_Document segment:_

______

Hannibal – “Yakimono” Review: A Huge Twist Turns the Tables
Up until this episode, I have been operating under the assumption that Bryan Fuller and his team are using Thomas Harris' novels as guides for the overall story. That they are expanding on a small piece of the novel "Red Dragon," but that characters within the series who also appear in the novels would have stories that generally followed their novel counterparts. It certainly appears I made an error in this belief- much in the same way Will, Chilton, and Jack all underestimated Hannibal's own ability to execute a long con.
This is the first episode in several weeks wherein we see more Will than Hannibal, an interesting change of pace after spending time occupying the mental space of a sociopathic killer. We now see Hannibal solely through the eyes of those around him- Will, who remains convinced of Hannibal's guilt, Chilton, who is terrified of becoming Hannibal's next victim, Alana, who has fallen for Hannibal's considerable charm (he is a sociopath, after all, not merely a psychopath), and poor Jack, who doesn't know what to think. Hannibal is truly a mystery, as well as a brilliant and ingenious killer.
For all the time we spend with Chilton worrying that he will become Hannibal's next victim, I never once thought he would become Hannibal's next patsy instead. It was only as Jack learned of the various clues subtly pointing to Chilton that it dawned on me that Hannibal has played not only the characters around him, but the audience as well. That being said, Chilton's apparent demise at the episode's end is by far the biggest shock of the series to date.

______

_What this exercise asks:_
1. Translate this sentence from the review of the Hannibal episode "Yakimono" into Spanish: "Hannibal is truly a mystery, as well as a brilliant and ingenious killer."
2. Extend the review of the Hannibal episode "Yakimono" by writing what comes after its final sentence.

_Excerpts from a dataset:_

______

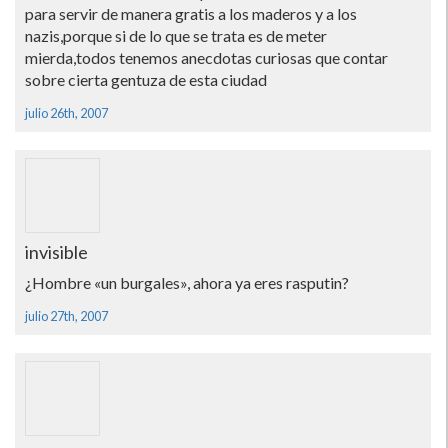
para servir de manera gratis a los maderos y a los
nazis,porque si de lo que se trata es de meter
mierda,todos tenemos anecdotas curiosas que contar
sobre cierta gentuza de esta ciudad
julio 26th, 2007
invisible
¿Hombre «un burgales», ahora ya eres rasputin?
julio 27th, 2007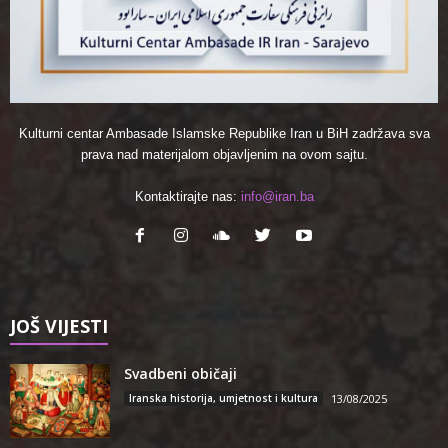
Kulturni centar Ambasade Islamske Republike Iran u BiH zadržava sva
prava nad materijalom objavljenim na ovom sajtu.
Kontaktirajte nas:
info@iran.ba
JOŠ VIJESTI
Svadbeni običaji
Iranska historija, umjetnost i kultura
13/08/2025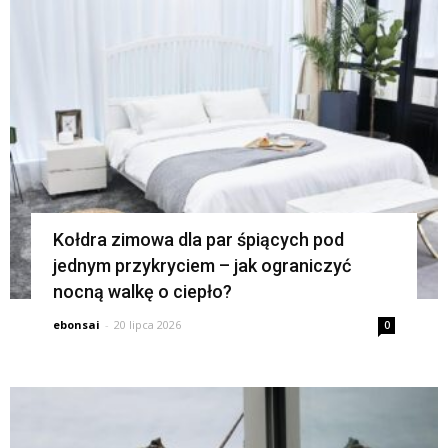
K
Kołdra zimowa dla par śpiących pod
jednym przykryciem – jak ograniczyć
nocną walkę o ciepło?
ebonsai
-
20 lipca 2026
0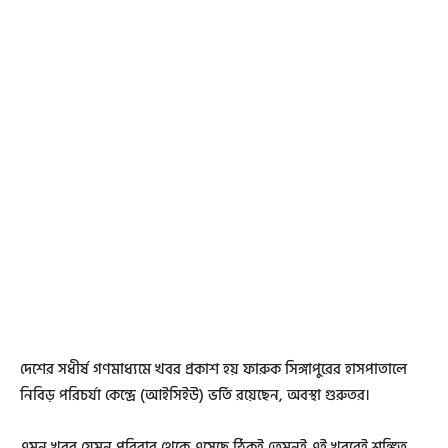
দেশের সধীর্ষ গণমাধ্যমে খবর প্রকাশ হয় ফারুক সিঙ্গাপুরের হাসপাতালে
নিবিড় পরিচর্যা কেন্দ্রে (আইসিইউ) ভর্তি রয়েছেন, অবস্থা গুরুতর।
এমন খবর যেমন পরিবার থেকে এসেছে ঠিকই তেমনই এই খবরেই শঙ্কিত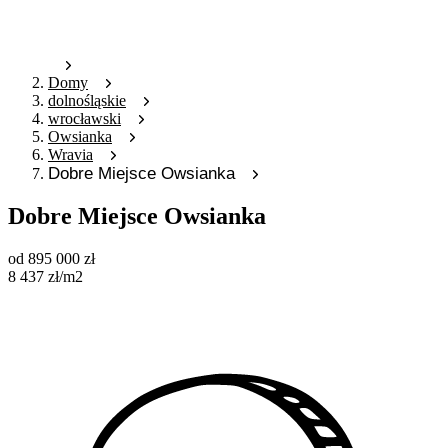
Domy
dolnośląskie
wrocławski
Owsianka
Wravia
Dobre Miejsce Owsianka
Dobre Miejsce Owsianka
od
895 000
zł
8 437
zł
/m2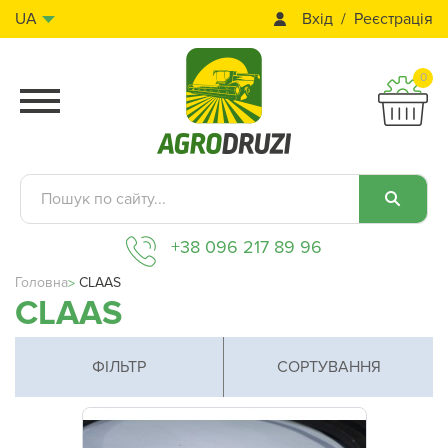
Вхід
Реєстрація
UA
0
+38 096 217 89 96
Головна
CLAAS
CLAAS
ФІЛЬТР
СОРТУВАННЯ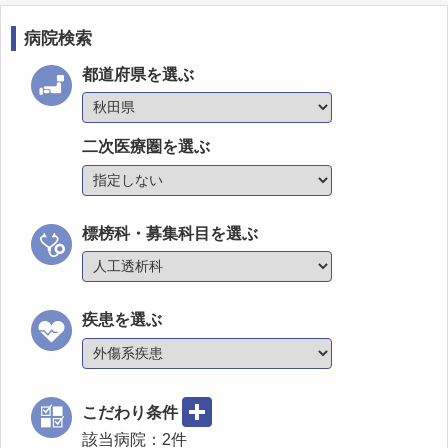
病院検索
都道府県を選ぶ
二次医療圏を選ぶ
標榜科・募集科目を選ぶ
疾患を選ぶ
こだわり条件
該当病院：
2
件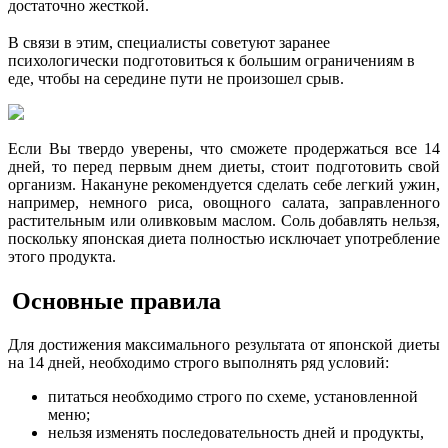
достаточно жесткой.
В связи в этим, специалисты советуют заранее
психологически подготовиться к большим ограничениям в
еде, чтобы на середине пути не произошел срыв.
Если Вы твердо уверены, что сможете продержаться все 14
дней, то перед первым днем диеты, стоит подготовить свой
организм. Накануне рекомендуется сделать себе легкий ужин,
например, немного риса, овощного салата, заправленного
растительным или оливковым маслом. Соль добавлять нельзя,
поскольку японская диета полностью исключает употребление
этого продукта.
Основные правила
Для достижения максимального результата от японской диеты
на 14 дней, необходимо строго выполнять ряд условий:
питаться необходимо строго по схеме, установленной
меню;
нельзя изменять последовательность дней и продукты,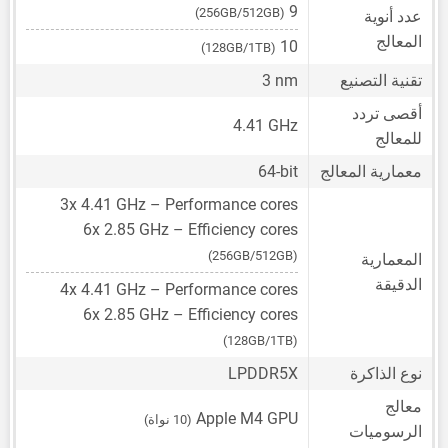
9
(256GB/512GB)
عدد أنوية
المعالج
10
(128GB/1TB)
تقنية التصنيع
3 nm
أقصى تردد
4.41 GHz
للمعالج
معمارية المعالج
64-bit
3x 4.41 GHz – Performance cores
6x 2.85 GHz – Efficiency cores
(256GB/512GB)
المعمارية
الدقيقة
4x 4.41 GHz – Performance cores
6x 2.85 GHz – Efficiency cores
(128GB/1TB)
نوع الذاكرة
LPDDR5X
معالج
Apple M4 GPU
(10 نواة)
الرسوميات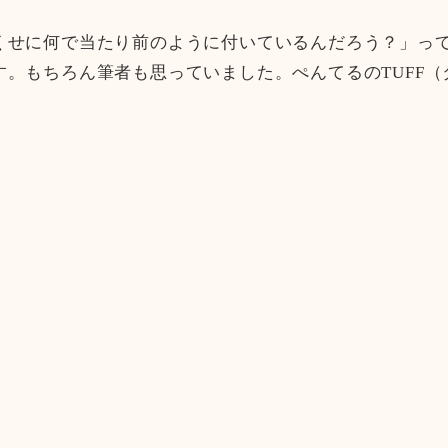
くせに何で当たり前のように付いているんだろう？」っ
。もちろん筆者も思っていました。ぺんてるのTUFF（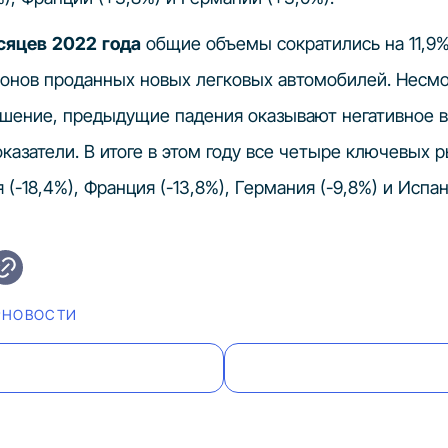
сяцев 2022 года
общие объемы сократились на 11,9%
онов проданных новых легковых автомобилей. Несмо
чшение, предыдущие падения оказывают негативное в
оказатели.
В итоге в этом году все четыре ключевых 
 (-18,4%), Франция (-13,8%), Германия (-9,8%) и Испан
#НОВОСТИ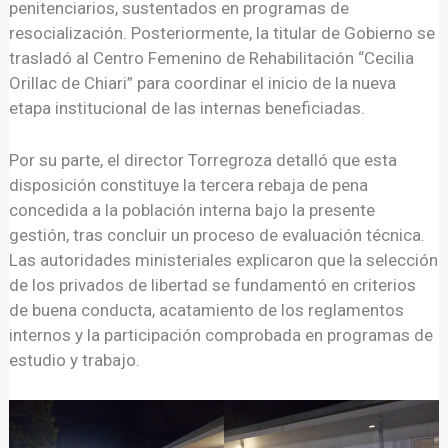
penitenciarios, sustentados en programas de
resocialización. Posteriormente, la titular de Gobierno se
trasladó al Centro Femenino de Rehabilitación “Cecilia
Orillac de Chiari” para coordinar el inicio de la nueva
etapa institucional de las internas beneficiadas.
Por su parte, el director Torregroza detalló que esta
disposición constituye la tercera rebaja de pena
concedida a la población interna bajo la presente
gestión, tras concluir un proceso de evaluación técnica.
Las autoridades ministeriales explicaron que la selección
de los privados de libertad se fundamentó en criterios
de buena conducta, acatamiento de los reglamentos
internos y la participación comprobada en programas de
estudio y trabajo.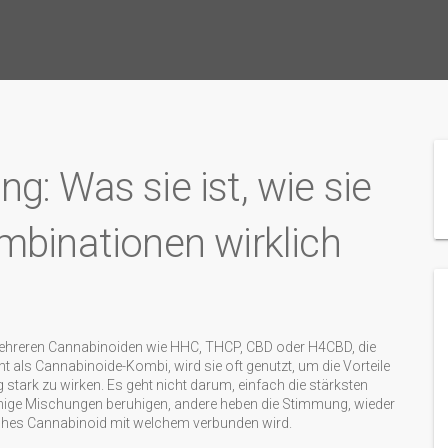
: Was sie ist, wie sie
mbinationen wirklich
ehreren Cannabinoiden wie HHC, THCP, CBD oder H4CBD, die
nt als
Cannabinoide-Kombi
, wird sie oft genutzt, um die Vorteile
 stark zu wirken.
Es geht nicht darum, einfach die stärksten
inige Mischungen beruhigen, andere heben die Stimmung, wieder
ches Cannabinoid mit welchem verbunden wird.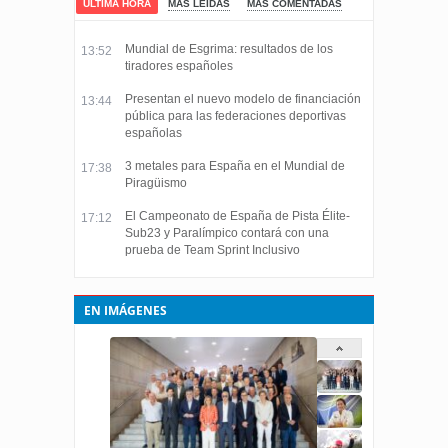
ÚLTIMA HORA
MÁS LEÍDAS
MÁS COMENTADAS
Mundial de Esgrima: resultados de los
13:52
tiradores españoles
Presentan el nuevo modelo de financiación
13:44
pública para las federaciones deportivas
españolas
3 metales para España en el Mundial de
17:38
Piragüismo
El Campeonato de España de Pista Élite-
17:12
Sub23 y Paralímpico contará con una
prueba de Team Sprint Inclusivo
EN IMÁGENES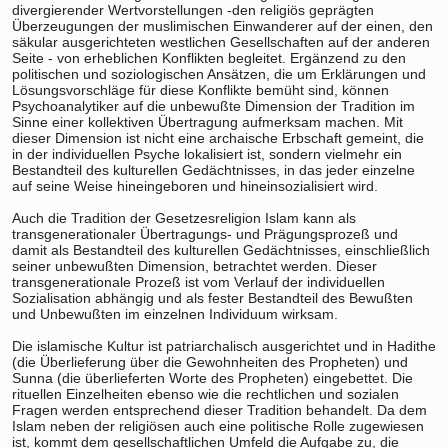
divergierender Wertvorstellungen -den religiös geprägten
Überzeugungen der muslimischen Einwanderer auf der einen, den
säkular ausgerichteten westlichen Gesellschaften auf der anderen
Seite - von erheblichen Konflikten begleitet. Ergänzend zu den
politischen und soziologischen Ansätzen, die um Erklärungen und
Lösungsvorschläge für diese Konflikte bemüht sind, können
Psychoanalytiker auf die unbewußte Dimension der Tradition im
Sinne einer kollektiven Übertragung aufmerksam machen. Mit
dieser Dimension ist nicht eine archaische Erbschaft gemeint, die
in der individuellen Psyche lokalisiert ist, sondern vielmehr ein
Bestandteil des kulturellen Gedächtnisses, in das jeder einzelne
auf seine Weise hineingeboren und hineinsozialisiert wird.
Auch die Tradition der Gesetzesreligion Islam kann als
transgenerationaler Übertragungs- und Prägungsprozeß und
damit als Bestandteil des kulturellen Gedächtnisses, einschließlich
seiner unbewußten Dimension, betrachtet werden. Dieser
transgenerationale Prozeß ist vom Verlauf der individuellen
Sozialisation abhängig und als fester Bestandteil des Bewußten
und Unbewußten im einzelnen Individuum wirksam.
Die islamische Kultur ist patriarchalisch ausgerichtet und in Hadithe
(die Überlieferung über die Gewohnheiten des Propheten) und
Sunna (die überlieferten Worte des Propheten) eingebettet. Die
rituellen Einzelheiten ebenso wie die rechtlichen und sozialen
Fragen werden entsprechend dieser Tradition behandelt. Da dem
Islam neben der religiösen auch eine politische Rolle zugewiesen
ist, kommt dem gesellschaftlichen Umfeld die Aufgabe zu, die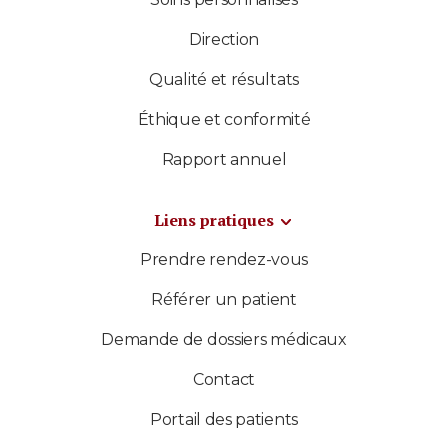
Direction
Qualité et résultats
Éthique et conformité
Rapport annuel
Liens pratiques
Prendre rendez-vous
Référer un patient
Demande de dossiers médicaux
Contact
Portail des patients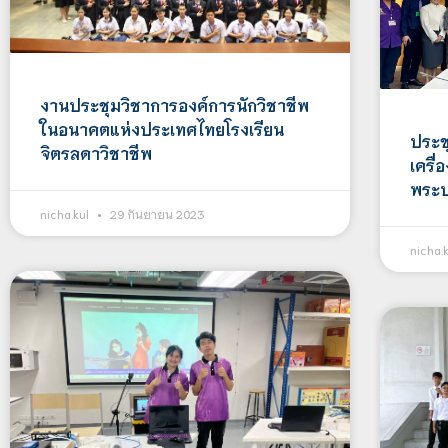
งานประชุมวิชาการองค์การนักวิชาชีพ
ในอนาคตแห่งประเทศไทยโรงเรียน
ประช
จิตรลดาวิชาชีพ
เครื
พระบ
nicha.kul
29 กันยายน 2023
nicha.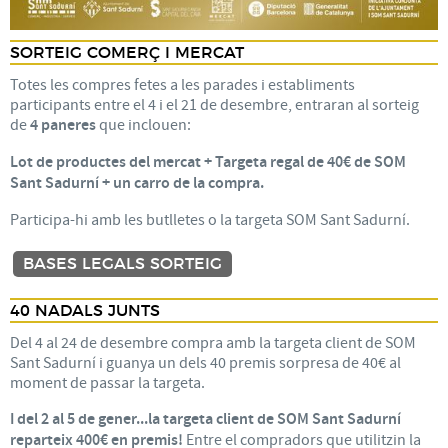
SORTEIG COMERÇ I MERCAT
Totes les compres fetes a les parades i establiments
participants entre el 4 i el 21 de desembre, entraran al sorteig
de
4 paneres
que inclouen:
Lot de productes del mercat + Targeta regal de 40€ de SOM
Sant Sadurní + un carro de la compra.
Participa-hi amb les butlletes o la targeta SOM Sant Sadurní.
BASES LEGALS SORTEIG
40 NADALS JUNTS
Del 4 al 24 de desembre compra amb la targeta client de SOM
Sant Sadurní i guanya un dels 40 premis sorpresa de 40€ al
moment de passar la targeta.
I del 2 al 5 de gener...la targeta client de SOM Sant Sadurní
reparteix 400€ en premis!
Entre el compradors que utilitzin la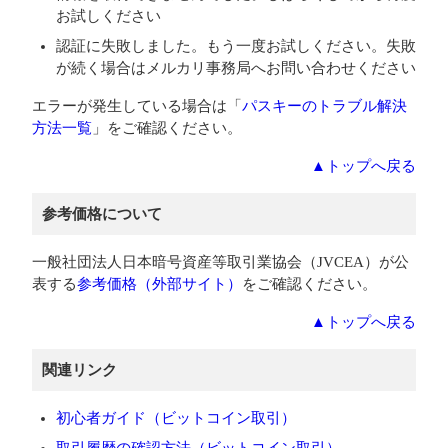
お試しください
認証に失敗しました。もう一度お試しください。失敗
が続く場合はメルカリ事務局へお問い合わせください
エラーが発生している場合は「
パスキーのトラブル解決
方法一覧
」をご確認ください。
▲トップへ戻る
参考価格について
一般社団法人日本暗号資産等取引業協会（JVCEA）が公
表する
参考価格（外部サイト）
をご確認ください。
▲トップへ戻る
関連リンク
初心者ガイド（ビットコイン取引）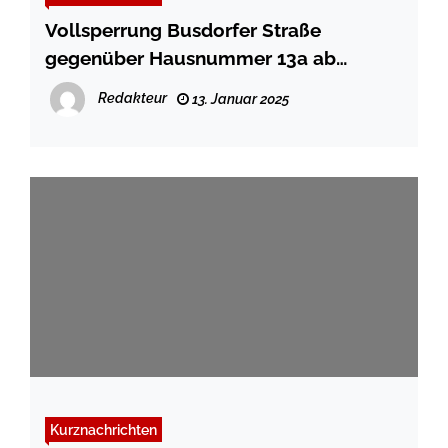
Vollsperrung Busdorfer Straße
gegenüber Hausnummer 13a ab
20.01.2025
Redakteur
13. Januar 2025
Kurznachrichten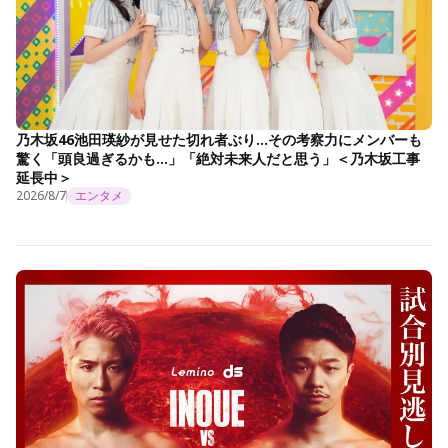
乃木坂46池田瑛紗が見せた切れ者ぶり…その考察力にメンバーも
驚く「頭良過ぎるかも…」「絶対未来人だと思う」＜乃木坂工事
延長中＞
2026/8/7
エンタメ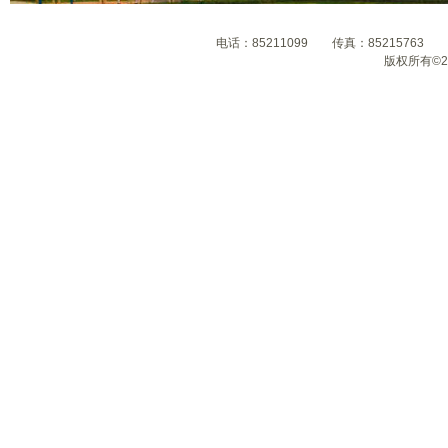
电话：85211099 传真：8521576
版权所有©2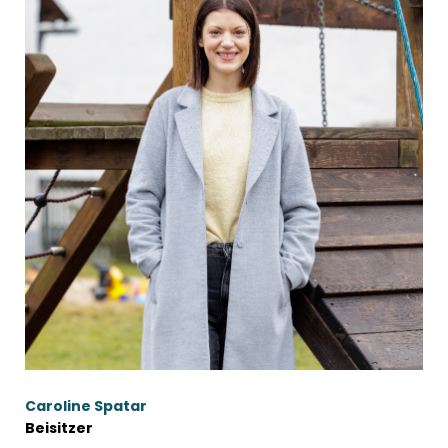
Caroline Spatar
Beisitzer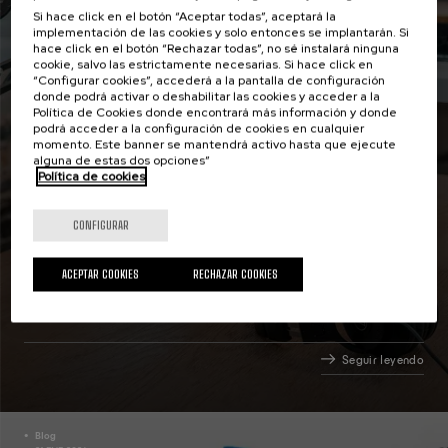
Si hace click en el botón “Aceptar todas”, aceptará la
implementación de las cookies y solo entonces se implantarán. Si
hace click en el botón “Rechazar todas”, no sé instalará ninguna
cookie, salvo las estrictamente necesarias. Si hace click en
“Configurar cookies”, accederá a la pantalla de configuración
donde podrá activar o deshabilitar las cookies y acceder a la
Política de Cookies donde encontrará más información y donde
podrá acceder a la configuración de cookies en cualquier
momento. Este banner se mantendrá activo hasta que ejecute
alguna de estas dos opciones”
Política de cookies
Katixa Peigneguy analiza en Euradio los 11
CONFIGURAR
años de colaboración del Campus
Transfronterizo
ACEPTAR COOKIES
RECHAZAR COOKIES
Seguir leyendo
Blog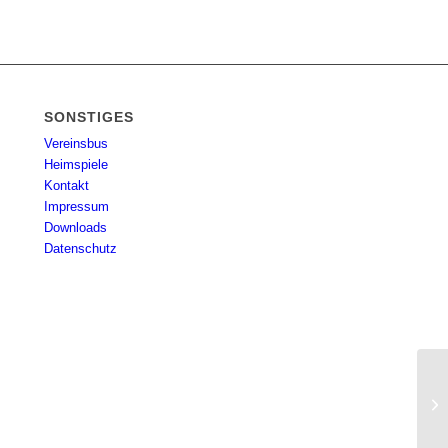
SONSTIGES
Vereinsbus
Heimspiele
Kontakt
Impressum
Downloads
Datenschutz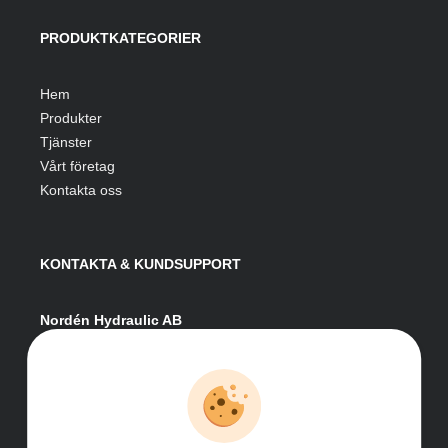
PRODUKTKATEGORIER
Hem
Produkter
Tjänster
Vårt företag
Kontakta oss
KONTAKTA & KUNDSUPPORT
Nordén Hydraulic AB
Hågesta 205
881 41 Sollefteå
Växel:
0620-161 41
E-post:
info@nordenhydraulic.se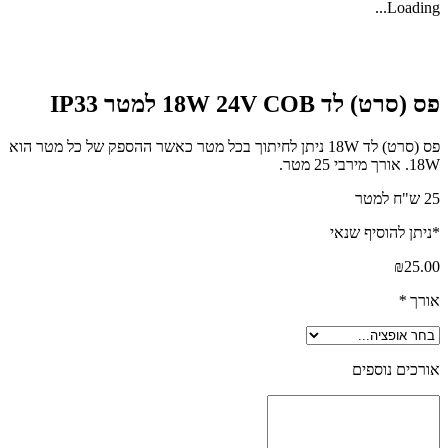
Loadin
רט) לד 18W 24V COB למטר IP33
פס (סרט) לד 18W ניתן לחיתוך בכל מטר כאשר ההספק של כל מטר הוא
בי 25 מטר.
תן להוסיף שנאי
₪
25
רך
*
כים נוספים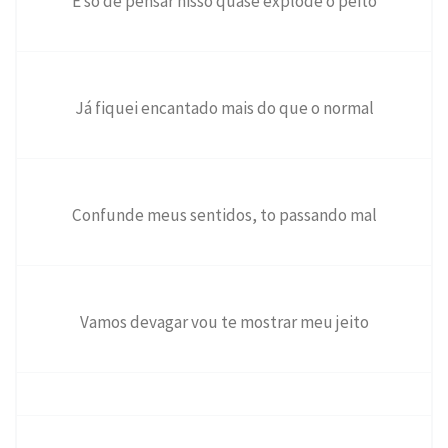
E só de pensar nisso quase explode o peito
Já fiquei encantado mais do que o normal
Confunde meus sentidos, to passando mal
Vamos devagar vou te mostrar meu jeito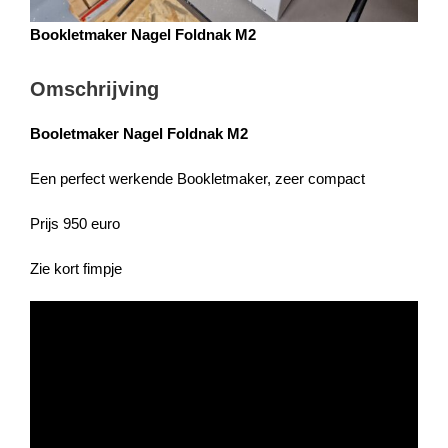
Bookletmaker Nagel Foldnak M2
Omschrijving
Booletmaker Nagel Foldnak M2
Een perfect werkende Bookletmaker, zeer compact
Prijs 950 euro
Zie kort fimpje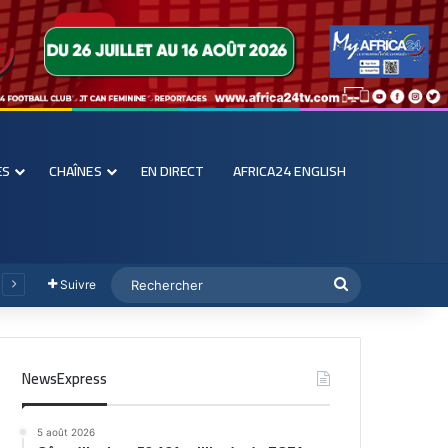
ES
CHAÎNES
EN DIRECT
AFRICA24 ENGLISH
Suivre
NewsExpress
5 août 2026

______

_Activity answers:_
1. Hannibal es verdaderamente un misterio, además de un asesino brillante e ingenioso.

2.
Anyone who has read Thomas Harris' novels or seen any of the film adaptations knows that Dr. Chilton plays a particularly large role throughout the series- particularly with "Silence of the Lambs." The less than friendly relationship between Hannibal and Chilton within the source material could easily be linked to the recent developments within the television series, with the ultimate reveal that Chilton had a hand (however small) in capturing Hannibal. Seeing Miriam Lass (who we now know was brainwashed over the course of two years into thinking that Chilton was the man responsible for her captivity and dismembering) put a bullet into Chilton's head is a huge jump away from the source material- even larger than the death of Beverly Katz (who I incorrectly indicated was an original character last week- she does appear in the novel/film "Red Dragon"). Part of me cannot believe Fuller would kill Chilton. But, another part of me is very intrigued at the thought of the show moving further from the source material and trying to make their own way through the major elements of Hannibal's story.
Speaking of Hannibal, this is also the first time I'm not completely certain as to what exactly he is trying to accomplish. Letting Jack find Miriam, along with well-placed indications that this is the Ripper's hideout, indicates that he wants the chase to ratchet up a few notches. However, as Will aptly points out, the Ripper will place clues that will lead the FBI away from him. In this case, there are two clues- the partial print that links Hannibal to the scene (and, we are told, won't hold up in court), and the various chemicals that indicate Chilton is to blame. Setting up Chilton so clearly (with Gideon's body and the posed FBI agents) practically gift wraps the Ripper. But so far no one at the FBI has asked how a man with a clear limp and cane could have maneuvered Gideon down a flight of stairs, or lifted an FBI agent onto the kitchen counter. It doesn't add up, and I can't see Hannibal making a mistake like this.
The final element I want to touch on is the episode's closing scene: Will and Hannibal once again sitting in Hannibal's office, about to embark on another attempt at therapy. But this time Will is convinced that he can beat Hannibal at his own game, and Hannibal is the one unsure of Will's true motivations. Will now has far more power than he's ever had within their relationship. I, for one, am eager to see how this new power balance plays out- and leads to Hannibal's ultimate demise.
-- I would be remiss if I didn't take a moment to applaud Anna Chlumsky's excellent work as Miriam Lass. Chlumsky has really grown into an incredibly talented actress, and her range (Chlumsky also plays one of the leads on the HBO comedy Veep
) is amazing.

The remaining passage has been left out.